Data extract START

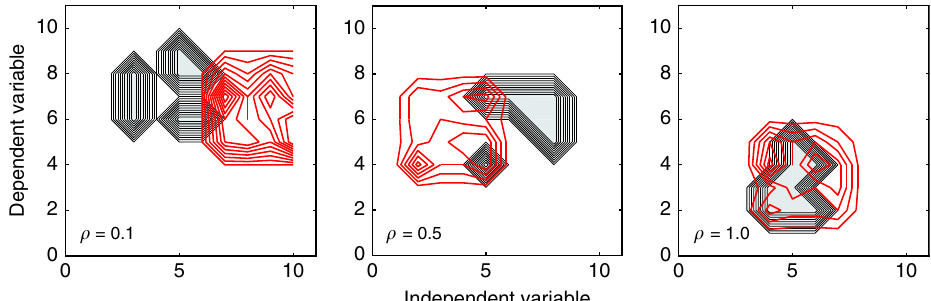
Fig. 6 The role of theory in the model. Each panel shows the same landscape of ground truth as in Fig. 3. In each panel, the gray contours illustrate the location of true effects (randomly chosen for each replication) and the red lines outline the space of experiments actually conducted as determined by the theory. Unlike in discovery-oriented research, true effects and experiments cluster together. The quality of the theory (determined by parameter ρ ) is re fl ected in the overlap between the true state of the world (gray cluster) and the experiments (red cluster). The leftmost panel shows a poor theory ( ρ ¼ 0 : 1), the center panel a modestly powerful theory ( ρ ¼ 0 : 5), and the rightmost panel a perfect theory ( ρ ¼ 1 : 0). Each panel represents a single arbitrarily chosen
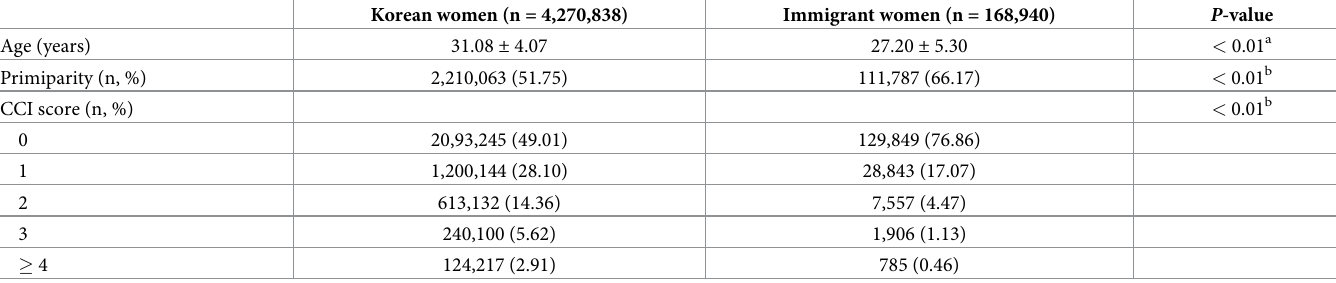
Table 1. Basic characteristics of the study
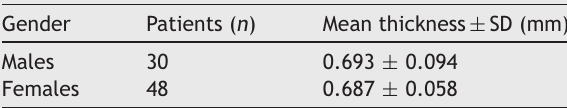
Average thickness of tragal cartilage with regard to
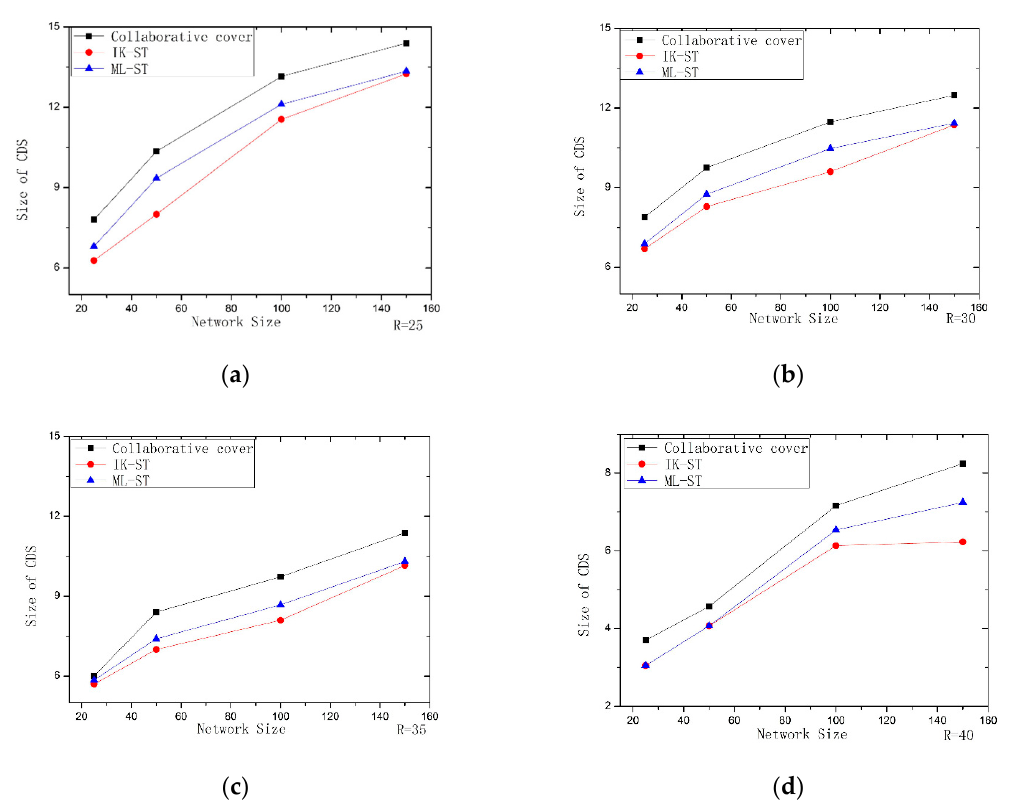
Figure 8. Performance comparison of IK–ST, ML-ST with Collaborative coverage: (a) R = 25; (b) R = 30; (c) R = 35; (d) R = 40.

Data extract END

## What needs to be done
Wherever a line above contains "with", copy that line.

## Worked solution
Average thickness of tragal cartilage with regard to
Figure 8. Performance comparison of IK–ST, ML-ST with Collaborative coverage: (a) R = 25; (b) R = 30; (c) R = 35; (d) R = 40.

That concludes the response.